Digital businesses depend on digital infrastructure – compute and data management horsepower, network connectivity, operational support, and management – to power business applications, analytics, and activities. Global research group, IDC, has given its Top 10 predictions for the next five years in this key sector.
IDC’s Future of Digital Infrastructure framework provides a model for understanding how a successful digital-first strategy is built on critical digital infrastructure investments across dedicated on-premises datacentres, edge locations, and public cloud resources.
Digital infrastructure spans compute, storage, network, infrastructure software (including virtualisation and containers) and automation, AI/ML analytics, and security software and cloud services needed to maintain and optimise legacy and modern applications and data. Ecosystem partners, including systems integrators and channel partners, are also important contributors.
Organisations that optimise hybrid and multicloud digital infrastructure environments consistently realise higher levels of operational resiliency, security, revenue growth, and overall productivity at scale.

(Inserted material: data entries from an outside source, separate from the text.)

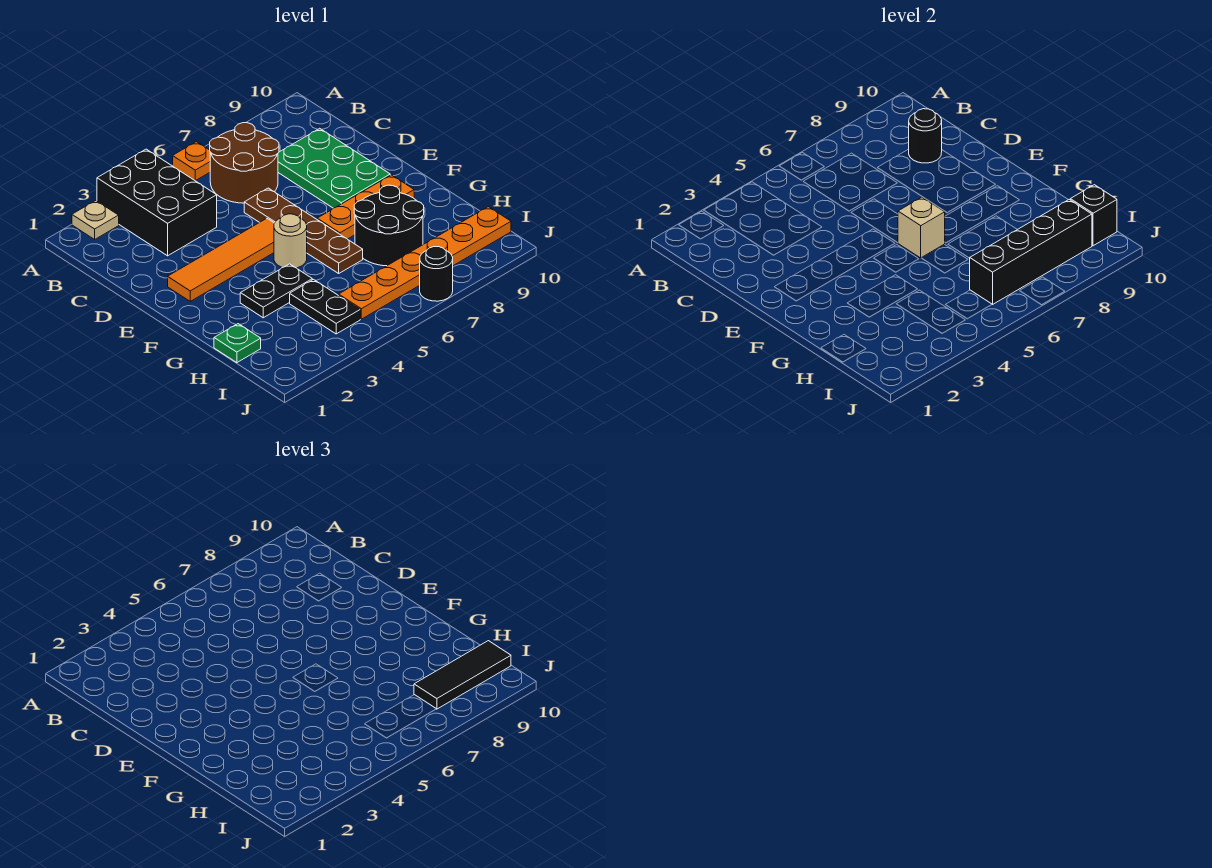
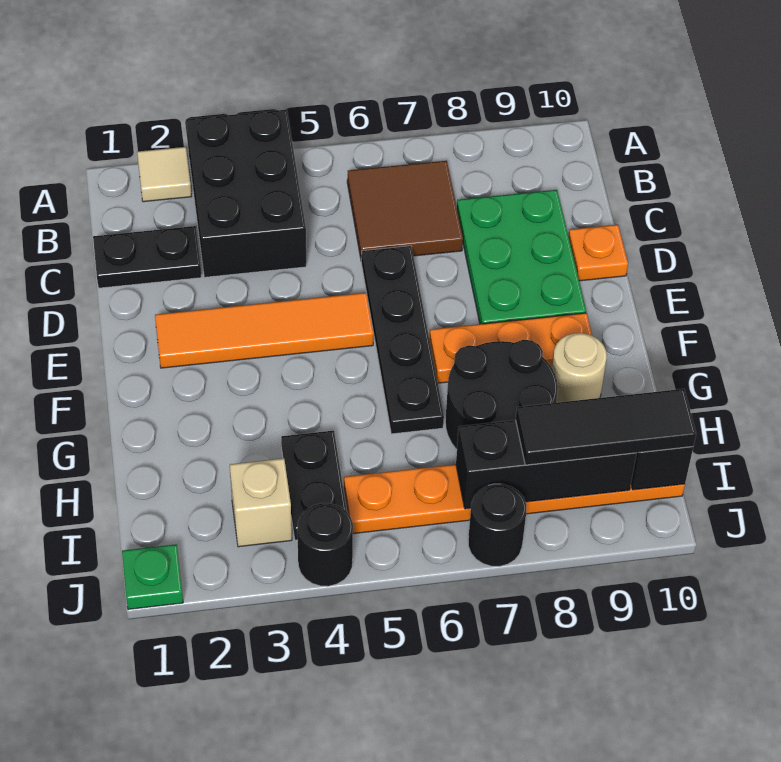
tan plate A2 level 1 -> tan tile A2 level 1
orange plate A6 level 1 -> orange plate D10 level 1
brown round brick B6:C7 level 1 -> brown tile B6:C7 level 1
black round brick C9 level 2 -> black round brick J4 level 1
brown plate D6:G6 level 1 -> black plate D6:G6 level 1
tan round brick F5 level 1 -> tan round brick G9 level 1
tan brick F6 level 2 -> tan brick I3 level 1
black plate G3:G4 level 1 -> black plate C1:C2 level 1
green plate H1 level 1 -> green plate J1 level 1
black brick I6:I9 level 2 -> black brick I7:I9 level 2

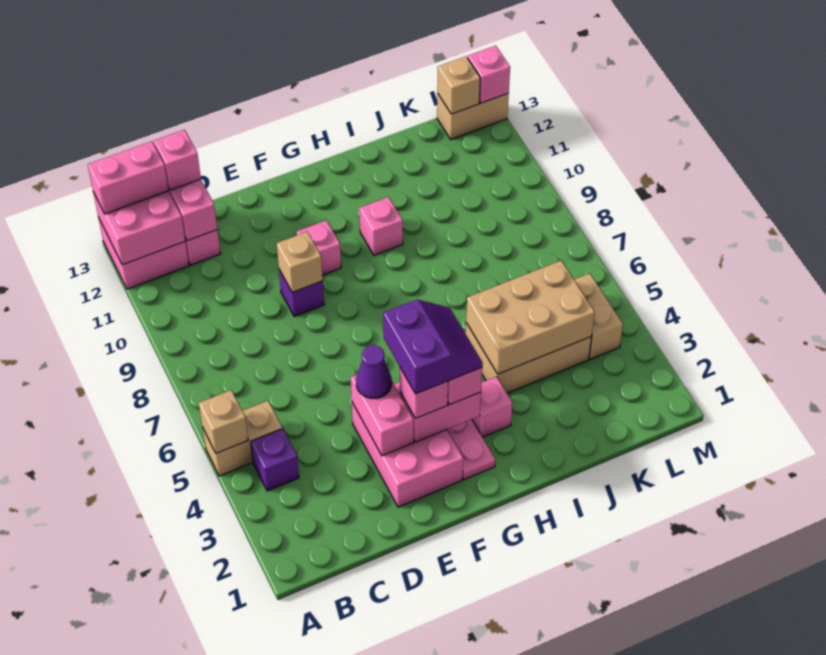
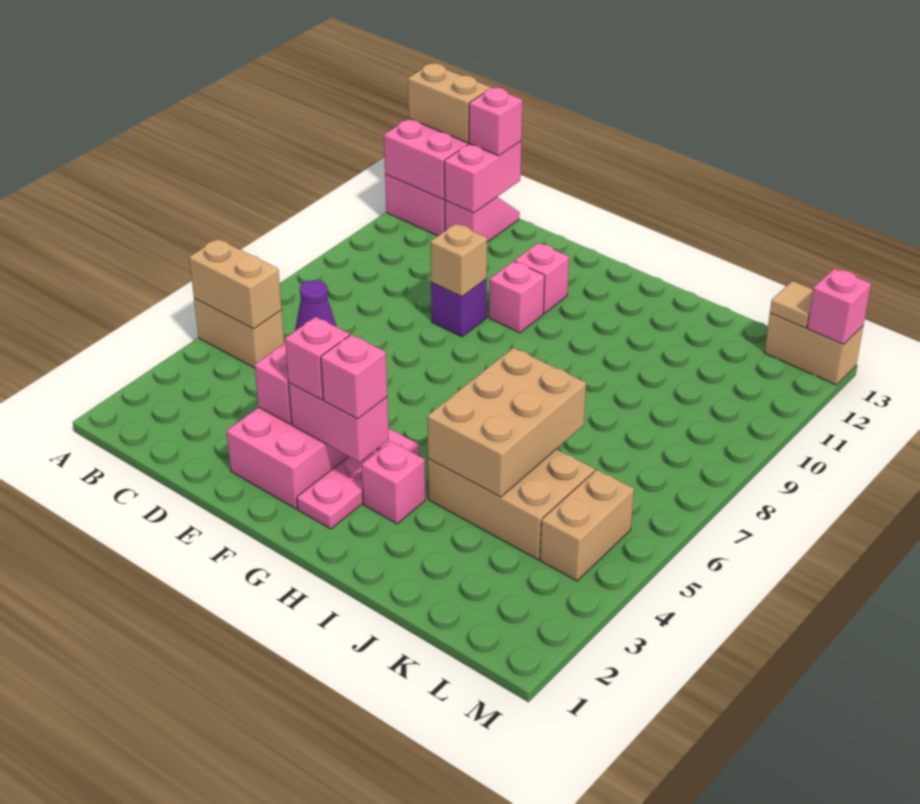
tan brick A5 level 2 -> tan brick A5:B5 level 2
pink brick A13:B13 level 3 -> tan brick A13:B13 level 3
purple brick B4 level 1 -> none
purple slope F3:G4 level 4 top F -> none
pink brick H10 level 1 -> pink brick F11 level 1
tan brick I4:K5 level 2 -> tan brick I4:J6 level 2
tan brick L13 level 2 -> tan tile L13 level 2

“Digital infrastructure provides the underpinning for digital business agility and innovation,” explains Mary Johnston Turner, research vice-president, Future of Digital Infrastructure. “IDC’s 2023 predictions for the future of digital infrastructure identify critical shifts in governance, operations, architecture, and sourcing that need to be factored into enterprise digital transformation strategies going forward.”
IDC’s Top 10 predictions for the future of digital infrastructure are:
Prediction 1: By 2026, 65% of tech buyers will prioritise as-a-service consumption models for infrastructure purchases to help restrain IT spending growth and fill ITOps talent gaps.

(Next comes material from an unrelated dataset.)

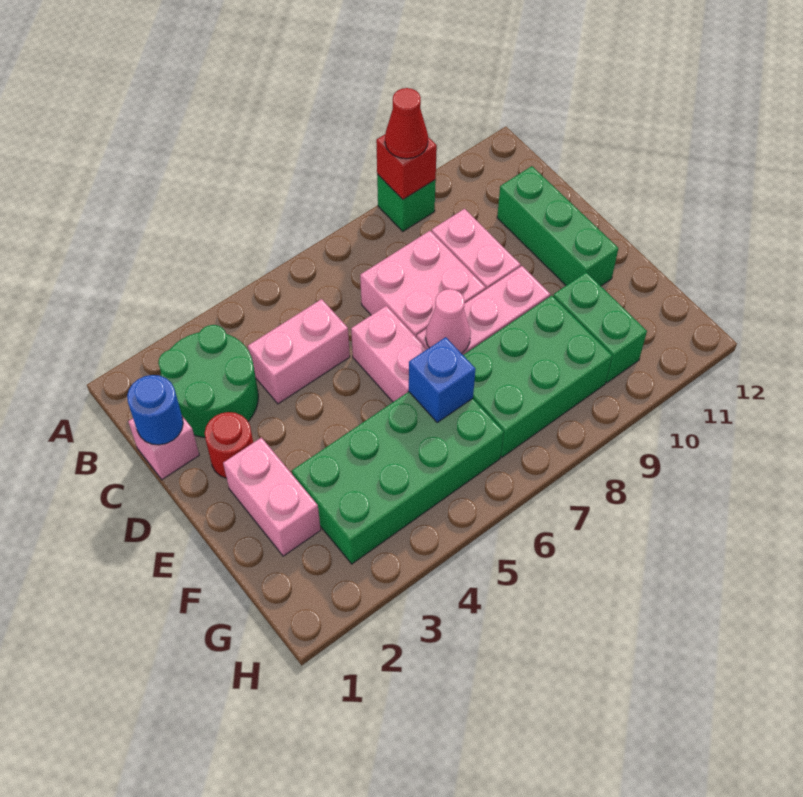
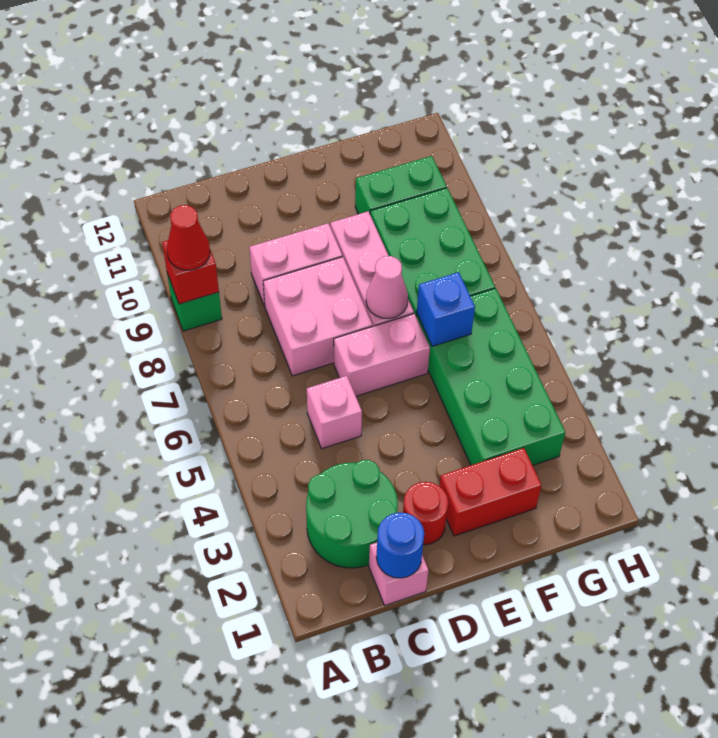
pink brick C4:C5 level 1 -> pink brick C5 level 1
green brick C11:E11 level 1 -> none
pink brick E2:F2 level 1 -> red brick E2:F2 level 1

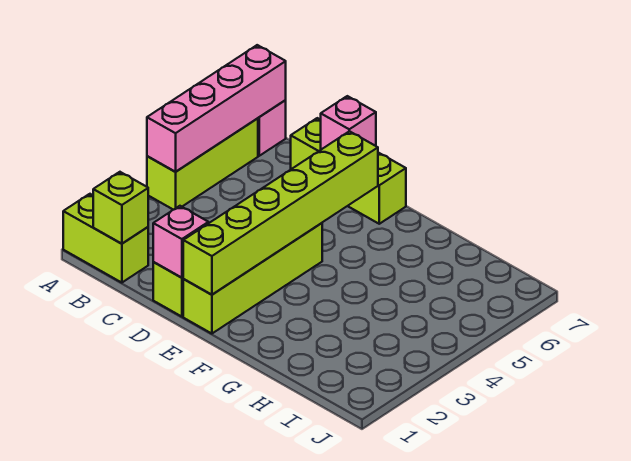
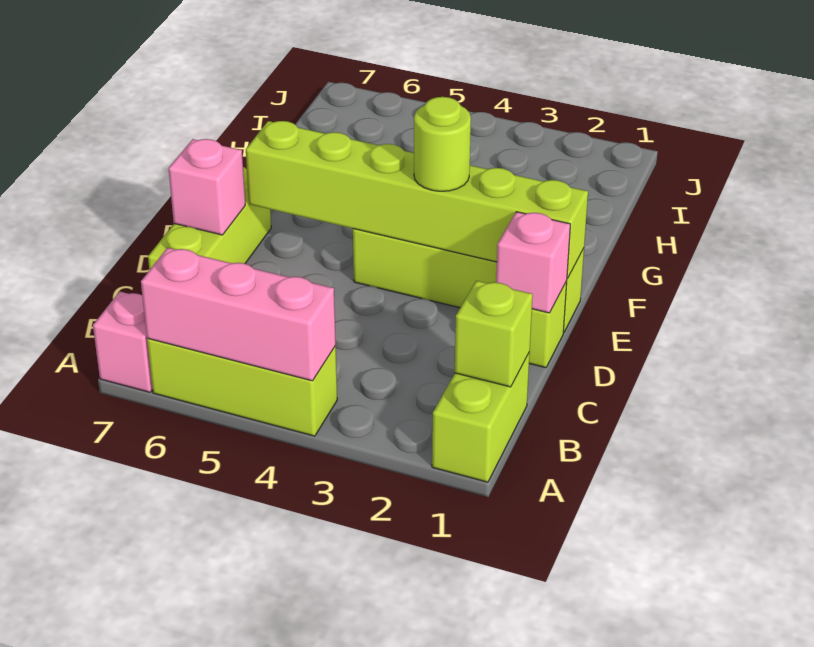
pink brick A4:A7 level 2 -> pink brick A4:A6 level 2
none -> lime round brick E3 level 3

Prediction 2: By 2026, 65% of IT organisations will only purchase infrastructure solutions that incorporate predictive cyber-resiliency mechanisms proven to reduce post-cyberintrusion recovery efforts.
Prediction 3: By 2027, AI-enabled automation will ensure consistent digital infrastructure configuration, performance, cost, and security by reducing the need for human operations intervention by 70% and improving SLOs.
Prediction 4: By 2023, amid ongoing IT supply chain disruptions, 80% of G5000 infrastructure customers will adopt proactive multisourcing strategies to protect themselves against future IT supply risks.
Prediction 5: By 2024, 40% of digital business apps will depend on contractually guaranteed cross-provider data transfer and operational/financial data sharing agreements between public clouds and on-prem tech partners.
Prediction 6: By 2026, 95% of companies will invest in fit-for-purpose, heterogeneous compute technologies that deliver faster insights from complex data sets to drive differentiated business outcomes.
Prediction 7: By 2025, 70% of the G2000 will prioritise the trusted infrastructure of sovereign clouds to ensure consistent security and local/regional regulatory compliance for specific sensitive workloads and data.
Prediction 8: By 2025, to ensure data and workflow integrations spanning distributed clouds and edge environments, 50% of enterprises will deploy multicloud networking, bringing consistency and simplicity to NetOps.
Prediction 9: By 2027, the need for faster, higher-quality data-driven decisions will cause 80% of G2000 CIOs to mandate company-wide data logistics strategies for data management, protection, and integration.
Prediction 10: By 2024, due to economic pressures, 50% of G2000 will prioritise infrastructure vendor selections based on tech partner ecosystems that offer cost savings provided by preferred pricing and support deals.